Research Student Discounts
Many grocery stores, clothing stores, and even public transport in the U.S. offer discounts to students. Students can present their ID cards to benefit from these discounts. Even online stores like Amazon offer discounts to students, in which case, you can sign up with your university email ID. In the long run, this can save you a lot of money.
Count Your Pennies
“Save the thousands and spend the hundreds.” That is a common phrase told to those who are trying to save money. Essentially, you’re told to live a frugal life now to have fun later. If you’re working, pledge to save 10% of your paycheck every month. Deposit this cash in a place where it will generate interest. That is an easy way to make money doing nothing. You now have a way to fund fun activities like weekend trips and spring break.
Track Your Expenses
Yes, you can roll your eyes, but it is imperative to get into the habit of keeping track of your expenses. It often happens that at the end of the month: You’re short on cash, even when you’ve “spent nothing.” Well, money has this way of sneaking its way out of our pockets, even when we’re diligent about spending. To get a better handle over it, write down every single expense you’ve paid, so you know what to cut the next month. Plan your expenses and stick to your plan.
Pick the Location Wisely
If you’re not very particular about the university, the best option would be to choose the location where you’ll go to school very wisely. Some cities have extremely high costs of living that may be beyond a college student’s budget. This is especially the case in large U.S. cities like New York and San Francisco. Places like Pittsburg and Philadelphia offer prestigious universities, but their cost of living is lower in comparison.

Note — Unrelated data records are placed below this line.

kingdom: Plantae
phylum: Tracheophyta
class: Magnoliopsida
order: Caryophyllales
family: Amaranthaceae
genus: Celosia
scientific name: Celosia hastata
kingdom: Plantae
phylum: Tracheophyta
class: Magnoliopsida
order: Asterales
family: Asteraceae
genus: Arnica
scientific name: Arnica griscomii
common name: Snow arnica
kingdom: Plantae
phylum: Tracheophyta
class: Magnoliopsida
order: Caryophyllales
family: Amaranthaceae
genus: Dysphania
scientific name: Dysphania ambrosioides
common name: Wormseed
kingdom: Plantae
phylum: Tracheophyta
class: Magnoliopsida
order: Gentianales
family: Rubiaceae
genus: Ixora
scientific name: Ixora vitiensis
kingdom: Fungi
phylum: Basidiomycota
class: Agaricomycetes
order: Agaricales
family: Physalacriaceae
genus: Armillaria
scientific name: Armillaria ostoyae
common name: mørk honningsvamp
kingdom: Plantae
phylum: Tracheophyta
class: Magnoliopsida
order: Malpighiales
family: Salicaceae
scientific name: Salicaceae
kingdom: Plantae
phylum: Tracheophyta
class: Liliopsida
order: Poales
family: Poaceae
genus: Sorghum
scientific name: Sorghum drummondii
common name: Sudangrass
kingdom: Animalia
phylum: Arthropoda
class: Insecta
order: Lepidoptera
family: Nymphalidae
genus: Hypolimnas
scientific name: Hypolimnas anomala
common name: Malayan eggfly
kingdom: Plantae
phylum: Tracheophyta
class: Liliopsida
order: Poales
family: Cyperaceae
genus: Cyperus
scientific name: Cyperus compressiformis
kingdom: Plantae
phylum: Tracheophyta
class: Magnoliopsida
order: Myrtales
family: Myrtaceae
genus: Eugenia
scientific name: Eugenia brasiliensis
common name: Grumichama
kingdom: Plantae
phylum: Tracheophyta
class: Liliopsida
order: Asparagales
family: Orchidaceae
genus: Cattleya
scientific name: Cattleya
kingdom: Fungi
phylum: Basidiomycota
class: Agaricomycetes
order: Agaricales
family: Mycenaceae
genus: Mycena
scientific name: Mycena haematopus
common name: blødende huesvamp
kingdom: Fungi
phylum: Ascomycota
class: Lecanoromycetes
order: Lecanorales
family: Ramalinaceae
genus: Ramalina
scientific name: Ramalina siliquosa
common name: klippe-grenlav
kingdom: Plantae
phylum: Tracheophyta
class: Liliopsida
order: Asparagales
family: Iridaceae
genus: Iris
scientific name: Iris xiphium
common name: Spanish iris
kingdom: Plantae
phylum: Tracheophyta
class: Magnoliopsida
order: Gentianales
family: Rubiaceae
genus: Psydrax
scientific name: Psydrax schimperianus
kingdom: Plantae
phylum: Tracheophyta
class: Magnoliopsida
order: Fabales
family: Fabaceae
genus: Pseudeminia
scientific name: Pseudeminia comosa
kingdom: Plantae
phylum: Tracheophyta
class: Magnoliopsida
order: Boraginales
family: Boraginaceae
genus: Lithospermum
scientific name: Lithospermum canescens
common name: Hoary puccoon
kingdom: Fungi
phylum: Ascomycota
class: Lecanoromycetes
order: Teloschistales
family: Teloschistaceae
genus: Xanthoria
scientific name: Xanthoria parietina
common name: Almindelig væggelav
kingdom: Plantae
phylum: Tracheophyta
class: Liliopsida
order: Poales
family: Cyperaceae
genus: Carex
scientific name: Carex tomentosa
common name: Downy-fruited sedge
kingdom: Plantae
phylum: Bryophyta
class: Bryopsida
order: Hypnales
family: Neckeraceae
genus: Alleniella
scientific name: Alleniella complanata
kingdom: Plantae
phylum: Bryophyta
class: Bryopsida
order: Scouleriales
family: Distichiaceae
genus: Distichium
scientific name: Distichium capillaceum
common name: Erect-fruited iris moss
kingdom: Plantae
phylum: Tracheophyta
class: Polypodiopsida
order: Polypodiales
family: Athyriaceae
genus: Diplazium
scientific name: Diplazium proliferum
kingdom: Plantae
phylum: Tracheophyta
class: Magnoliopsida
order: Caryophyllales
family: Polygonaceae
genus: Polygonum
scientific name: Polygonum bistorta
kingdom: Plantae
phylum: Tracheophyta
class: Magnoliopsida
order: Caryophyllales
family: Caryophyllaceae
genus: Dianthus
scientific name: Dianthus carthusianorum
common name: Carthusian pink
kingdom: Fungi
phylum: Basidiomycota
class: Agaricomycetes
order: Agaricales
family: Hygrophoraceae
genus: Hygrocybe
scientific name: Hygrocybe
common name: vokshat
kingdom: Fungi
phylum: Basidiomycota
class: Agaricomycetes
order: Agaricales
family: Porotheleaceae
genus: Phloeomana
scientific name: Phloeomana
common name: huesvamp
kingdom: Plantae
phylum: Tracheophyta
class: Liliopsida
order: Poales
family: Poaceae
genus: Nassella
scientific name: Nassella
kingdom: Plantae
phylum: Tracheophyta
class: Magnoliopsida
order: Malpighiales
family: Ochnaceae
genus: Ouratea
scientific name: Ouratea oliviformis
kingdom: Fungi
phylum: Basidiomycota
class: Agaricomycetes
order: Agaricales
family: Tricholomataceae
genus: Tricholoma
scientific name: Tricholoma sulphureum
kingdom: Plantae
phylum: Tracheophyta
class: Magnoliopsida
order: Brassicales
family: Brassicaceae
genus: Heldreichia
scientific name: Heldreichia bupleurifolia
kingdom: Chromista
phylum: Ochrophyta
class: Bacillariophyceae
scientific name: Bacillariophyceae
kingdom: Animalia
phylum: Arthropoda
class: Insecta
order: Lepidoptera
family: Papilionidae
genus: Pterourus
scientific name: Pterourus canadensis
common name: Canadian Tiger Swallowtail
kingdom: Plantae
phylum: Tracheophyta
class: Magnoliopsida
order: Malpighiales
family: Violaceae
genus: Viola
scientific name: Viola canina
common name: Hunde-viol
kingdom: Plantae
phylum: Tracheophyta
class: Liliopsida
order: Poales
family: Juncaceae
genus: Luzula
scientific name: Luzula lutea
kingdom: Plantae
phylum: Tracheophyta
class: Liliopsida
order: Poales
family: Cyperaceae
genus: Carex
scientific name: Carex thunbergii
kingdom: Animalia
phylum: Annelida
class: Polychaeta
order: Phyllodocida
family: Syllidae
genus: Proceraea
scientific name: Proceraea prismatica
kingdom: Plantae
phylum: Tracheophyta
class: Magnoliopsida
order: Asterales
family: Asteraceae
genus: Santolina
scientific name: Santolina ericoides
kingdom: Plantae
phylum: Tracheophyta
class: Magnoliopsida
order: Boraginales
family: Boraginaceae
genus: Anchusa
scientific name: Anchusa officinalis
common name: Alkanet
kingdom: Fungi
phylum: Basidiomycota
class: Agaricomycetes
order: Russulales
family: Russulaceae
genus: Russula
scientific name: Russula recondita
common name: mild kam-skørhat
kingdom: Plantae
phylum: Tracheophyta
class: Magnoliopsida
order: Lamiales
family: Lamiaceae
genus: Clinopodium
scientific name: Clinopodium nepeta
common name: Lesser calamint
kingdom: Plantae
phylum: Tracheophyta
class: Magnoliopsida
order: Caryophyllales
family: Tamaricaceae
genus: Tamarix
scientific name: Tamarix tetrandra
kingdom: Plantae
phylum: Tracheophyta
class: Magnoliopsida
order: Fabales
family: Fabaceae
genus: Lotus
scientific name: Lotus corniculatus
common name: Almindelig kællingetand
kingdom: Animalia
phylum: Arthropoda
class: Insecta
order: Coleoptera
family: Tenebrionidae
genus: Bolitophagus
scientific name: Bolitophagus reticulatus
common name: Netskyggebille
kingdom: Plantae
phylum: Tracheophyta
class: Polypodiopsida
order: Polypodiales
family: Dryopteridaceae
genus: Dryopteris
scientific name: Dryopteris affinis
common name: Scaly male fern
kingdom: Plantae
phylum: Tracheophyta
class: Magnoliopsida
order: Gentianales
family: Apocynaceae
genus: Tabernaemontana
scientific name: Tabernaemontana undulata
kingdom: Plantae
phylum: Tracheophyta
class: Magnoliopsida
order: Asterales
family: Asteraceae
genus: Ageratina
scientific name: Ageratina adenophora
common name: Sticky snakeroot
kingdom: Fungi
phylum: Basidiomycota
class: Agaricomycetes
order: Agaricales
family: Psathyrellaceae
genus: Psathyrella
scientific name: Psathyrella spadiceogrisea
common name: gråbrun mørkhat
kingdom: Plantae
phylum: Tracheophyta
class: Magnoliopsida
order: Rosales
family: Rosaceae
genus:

Most U.S. universities insist students live in on-campus dorms for their first two semesters. After this, students can choose to move out, which many do. However, this comes with financial burdens like paying rent, transportation to and from college, and food. So, as exciting as it may seem to move out and be independent, be mindful of your budget. Dorms are closer to your classes, allowing you to spend less time and money commuting.
Save on Study Material
Textbooks and study materials are notoriously expensive. Most colleges will require you to buy a brand-new set even if there’s even a minor edit from an older edition. There are many online resources, like Nexus Notes, where you can buy cheaper variants that are just as good. Your school’s library will also usually contain the bulk of your coursework. You can make copies of this for future reference. In the last year, students saved an average of $200 each per semester by working this way.
Since you will be away from home, you will probably be making frequent calls. Therefore, a reliable cellphone provider is crucial. In some countries, you can get away with simply changing your SIM card. However, this will not work in the U.S., as the phones use different technologies. If you have to purchase a phone, don’t spend all your money on the latest model. Most providers will have an array of budget-friendly phones that will work just as well for all practical purposes. Some providers, such as Verizon and Total Wireless, offer discounts and packages for international students you may be able to take advantage of. This way, you can get the service you need with less expense.
Though daunting, studying abroad can be a lot of fun. That said, it is vital to stay responsible and accountable for financial decisions. Budget and spend wisely, so you can enjoy your time studying abroad will fewer financial worries.